À dix-neuf heures pile, Audrey se garait fort prudemment au bout de l’étroite rue du Pressoir, à Giverny. Elle revit avec plaisir le petit village normand nimbé des derniers rayons du soleil et pas encore déserté des touristes. Il ne l’était d’ailleurs jamais totalement, sauf peut-être durant la fermeture du musée.

— Sympa comme patelin, déclara Lebel qui n’était jamais venu mais avait déjà remarqué l’épicerie-bistrot La Capucine à l’angle de la rue Monet et de celle du Pressoir.

Il se promit d’y revenir faire un tour dès que possible.

— Francis, c’est the village de l’impressionnisme.

— Un des villages de l’impressionnisme ! J’étais en poste à Auvers-sur-Oise en 2001. J’en ai fait des expos sur les peintres du coin, Corot, Oudinot, Cézanne, un autre aussi dont j’ai le nom sur le bout de la langue mais qui ne me revient pas… Mille sabords, l’autre dingue qui s’est coupé l’oreille…

— Van Gogh.

— C’est ça.

— Il s’est aussi suicidé à Auvers, mais dites-moi, je ne vous savais pas amateur de peinture.

— Quand on s’emmerde, tout est bon pour tuer le temps !

— Je vois, la culture par défaut.

— C’est toujours mieux que pas de culture du tout !

Audrey descendit du 4x4, s’étira. On avait beau voyager en véhicule hyperconfortable, on n’en était pas moins ravi d’arriver à destination. Quant à Lebel, il se déclara moulu.

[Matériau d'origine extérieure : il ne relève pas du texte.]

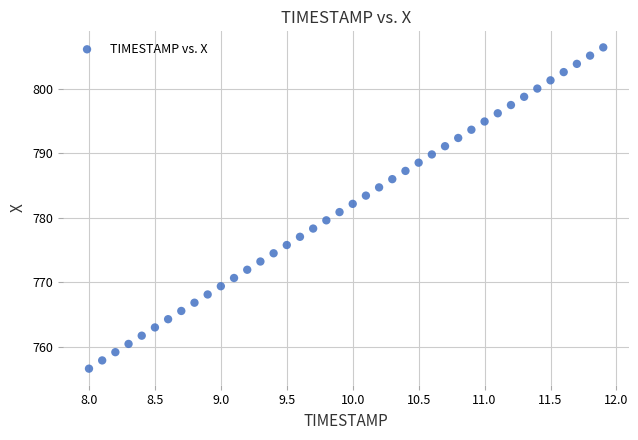

What is the range of X values (max minus min)?

3.9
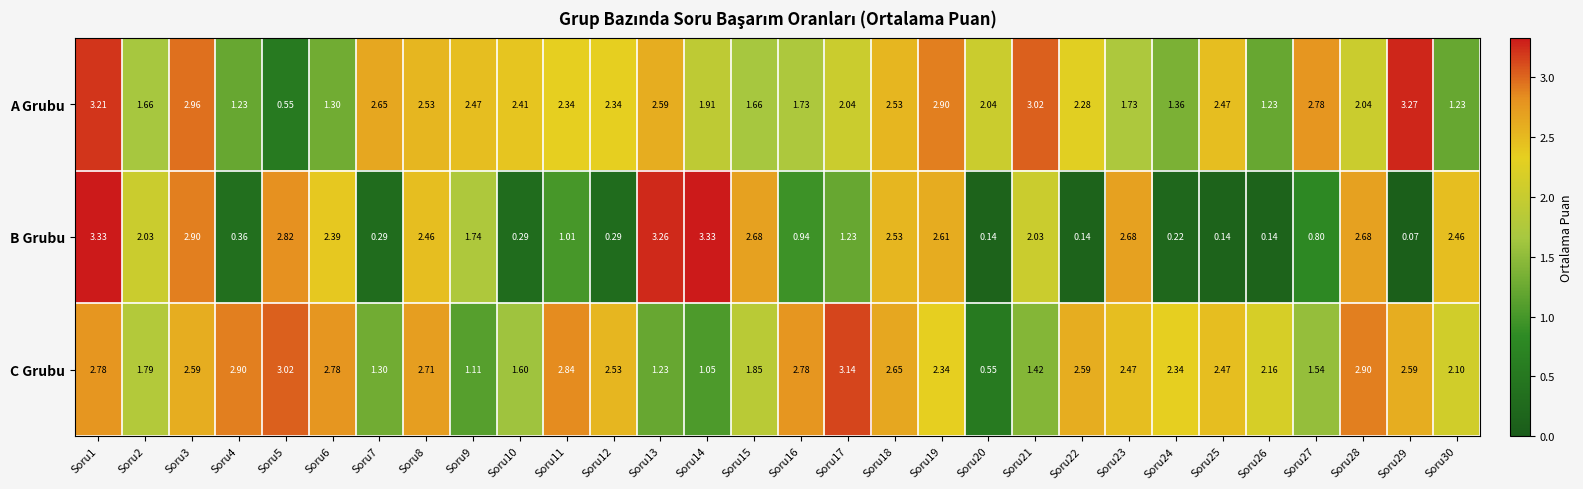

Rank the series by their maximum value, from highest to lowest.

B Grubu, A Grubu, C Grubu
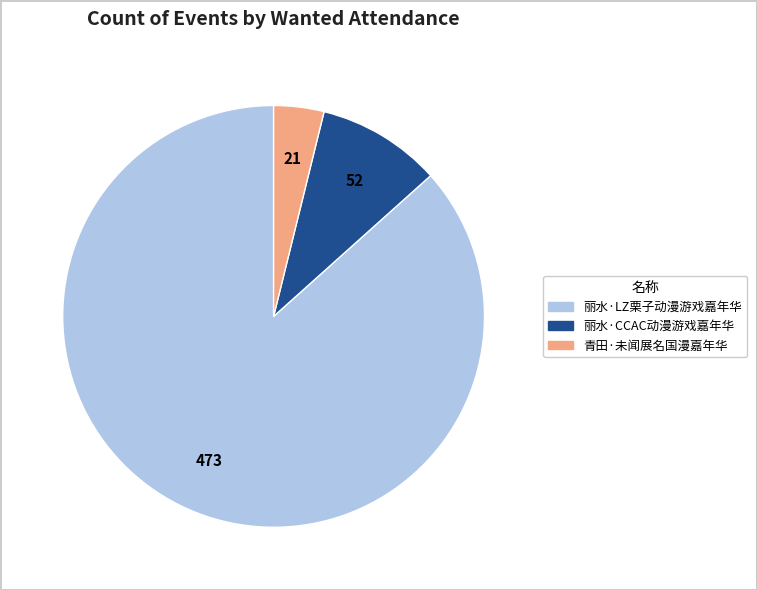

Rank the categories by value from lowest to highest.

青田·未闻展名国漫嘉年华, 丽水·CCAC动漫游戏嘉年华, 丽水·LZ栗子动漫游戏嘉年华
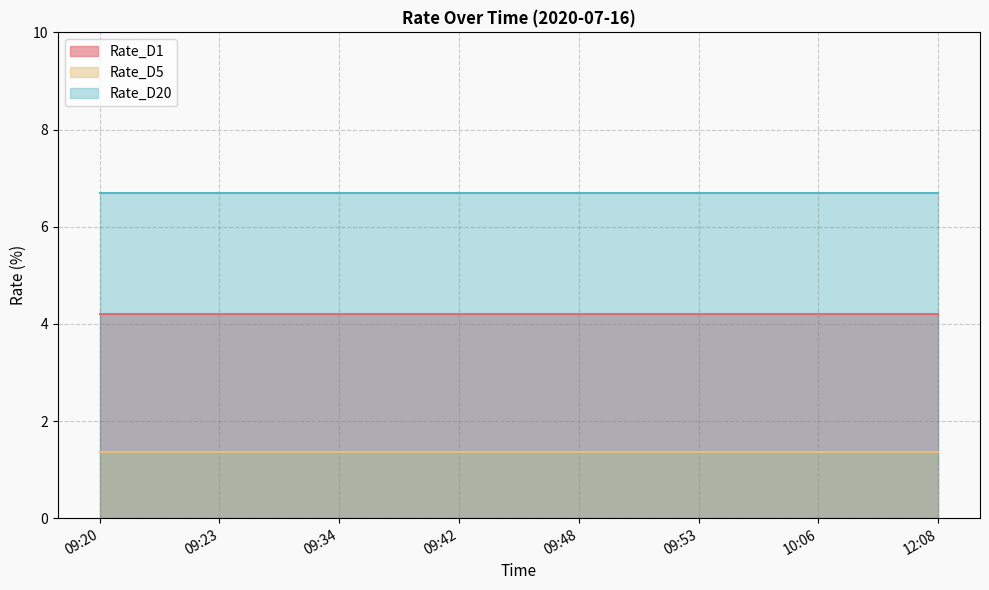

Which category has the lowest value across all series?

09:20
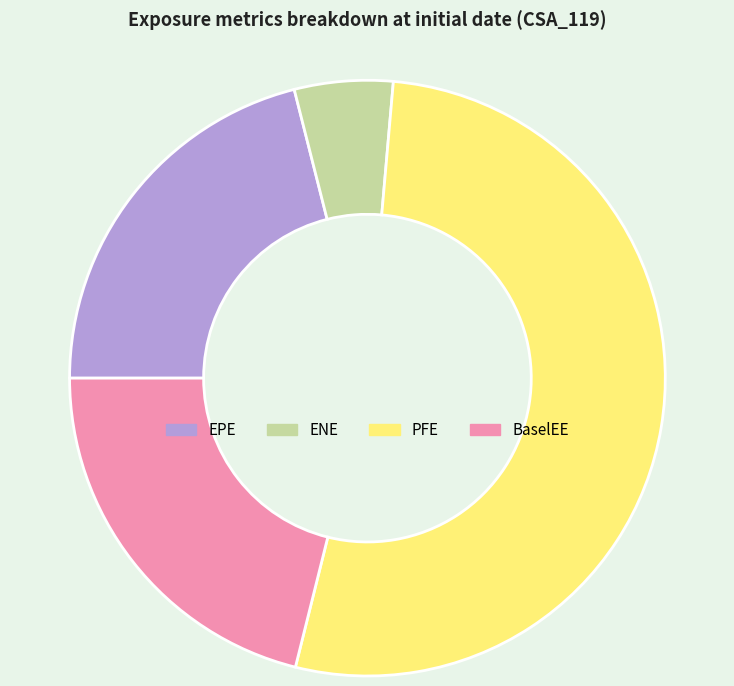

Count the number of slices in the pie.

4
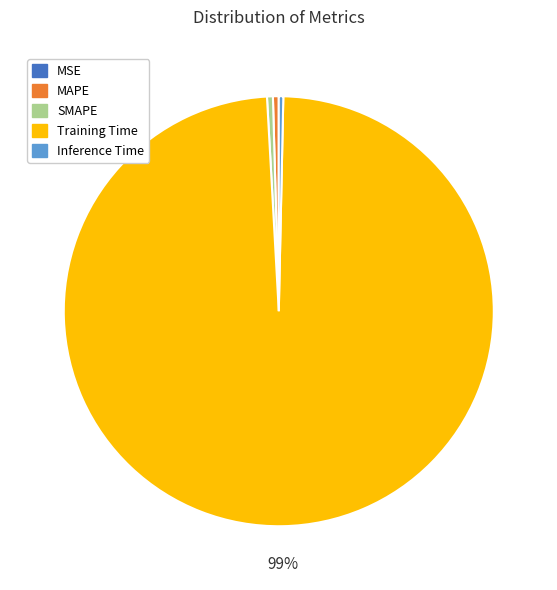

To the nearest percent, what is the average slice percentage?

20%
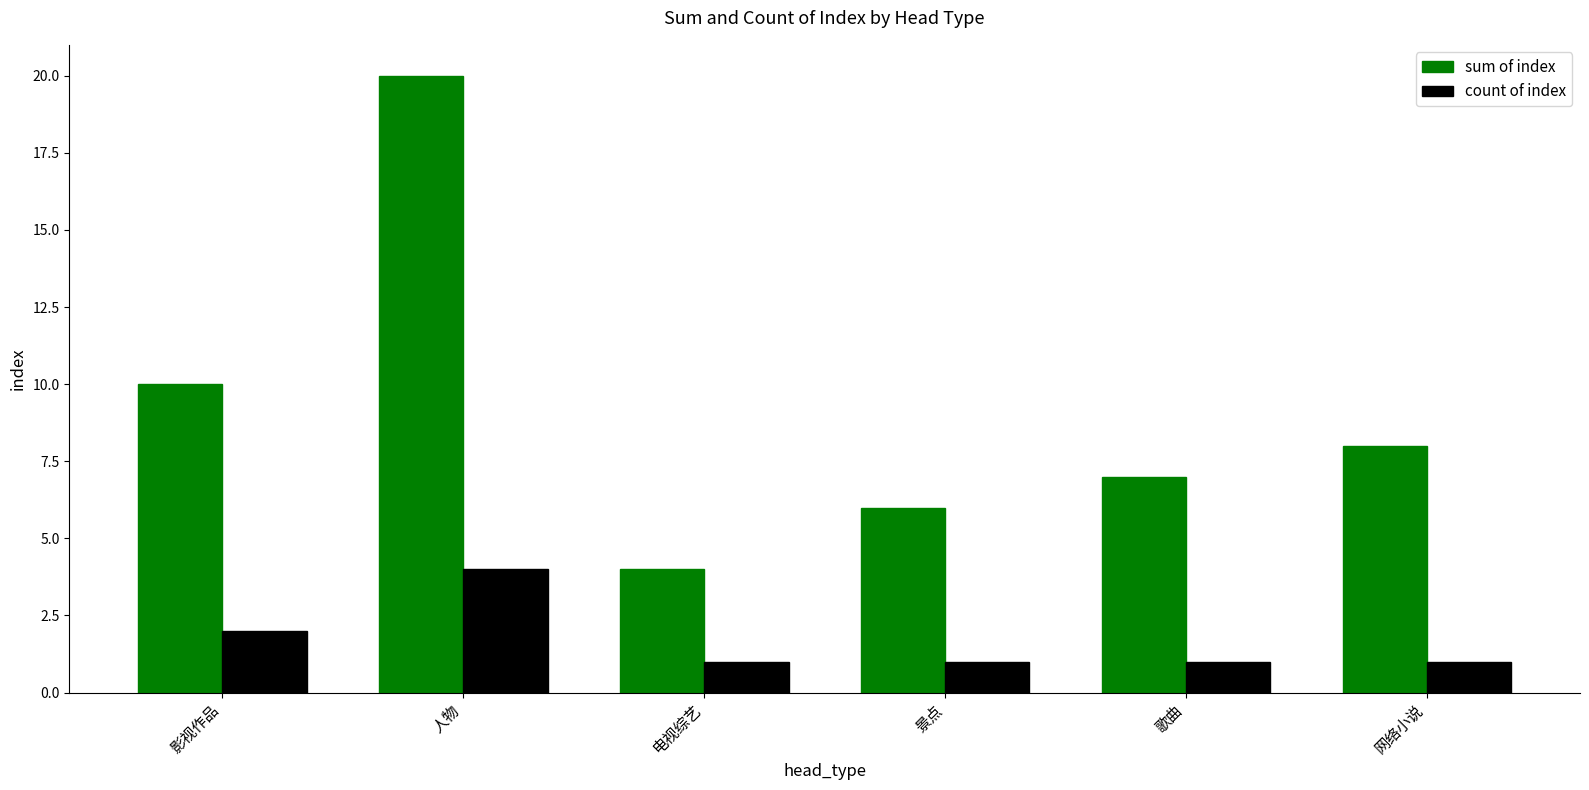

Reading right to left, list all the values displayed in this chart.

sum of index: 网络小说=8	歌曲=7	景点=6	电视综艺=4	人物=20	影视作品=10
count of index: 网络小说=1	歌曲=1	景点=1	电视综艺=1	人物=4	影视作品=2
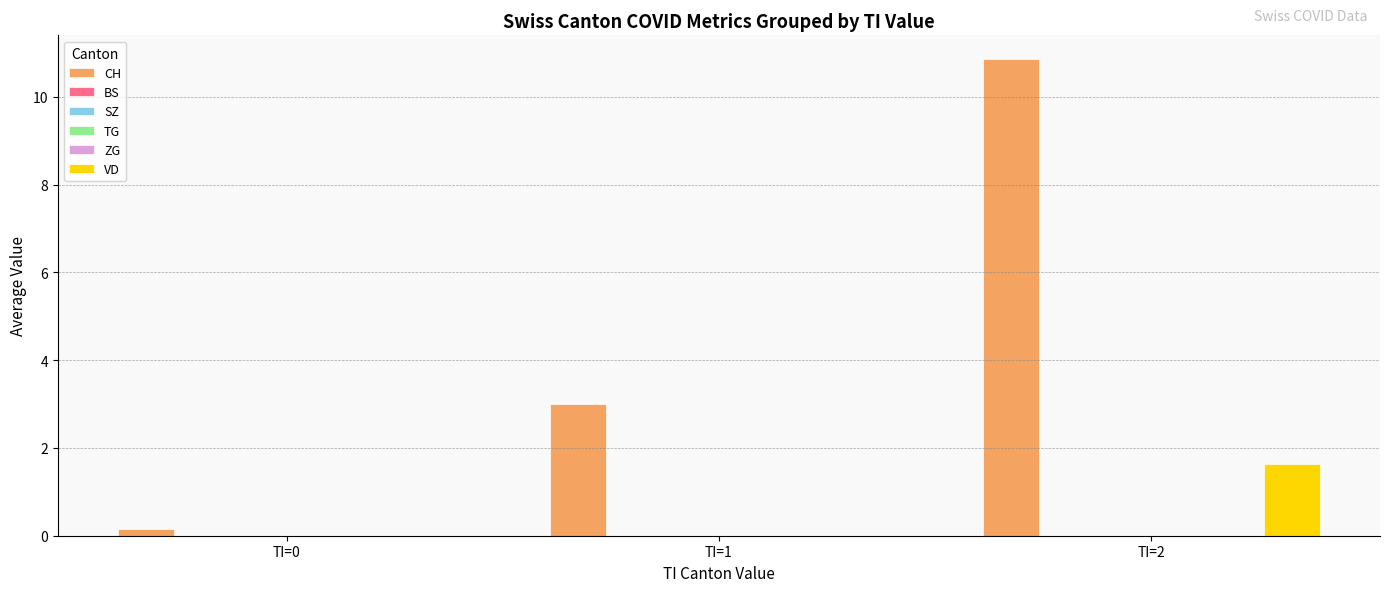

Which series has the widest spread of values?

CH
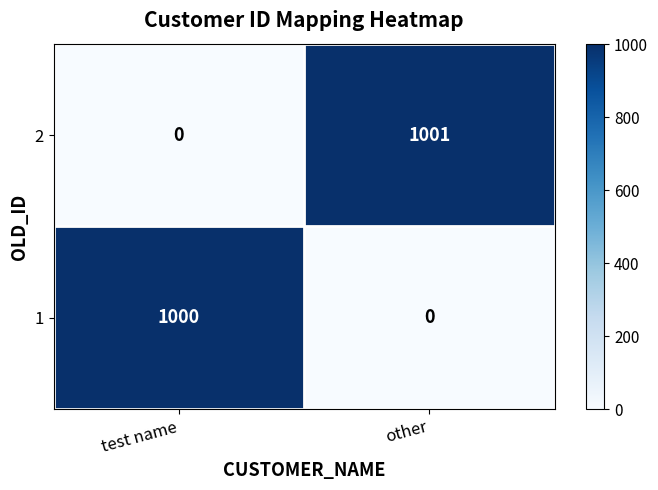

Reading left to right, extract all data points from this chart.

2: 0	1001
1: 1000	0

La demeure du Père Larcher donnait sur la D5. Elle regroupait un ensemble de bâtiments de pierre ceint d’un petit mur en crépi couvert de fleurs peintes multicolores, et de l’inscription en rouge dans un style enfantin « Ferme aux Enfants ». Un petit portillon en bois vert ouvrait sur le jardin. Et soudain, ce fut le brouhaha. Le Père Grégory Larcher apparut, entouré de ses protégés, des jeunes âgés d’une quinzaine d’années, cinq filles et cinq garçons. Quant au prêtre lui-même, il était toujours ce personnage hors du commun, rencontré par Audrey trois ans plus tôt à Tokyo. Les longs cheveux bruns barrés d’un bandeau rouge foncé, une fine moustache et un petit bouc, Larcher était vêtu d’un jean et d’un polo noir sur le col duquel était épinglée une discrète croix.

— L’a rien du curé, chuchota Lebel en remarquant les doigts de Larcher couverts de bagues en argent.

— L’habit ne fait pas le moine ! répondit Audrey sur le même ton.

Elle sourit à Grégory, se penchant pour l’embrasser.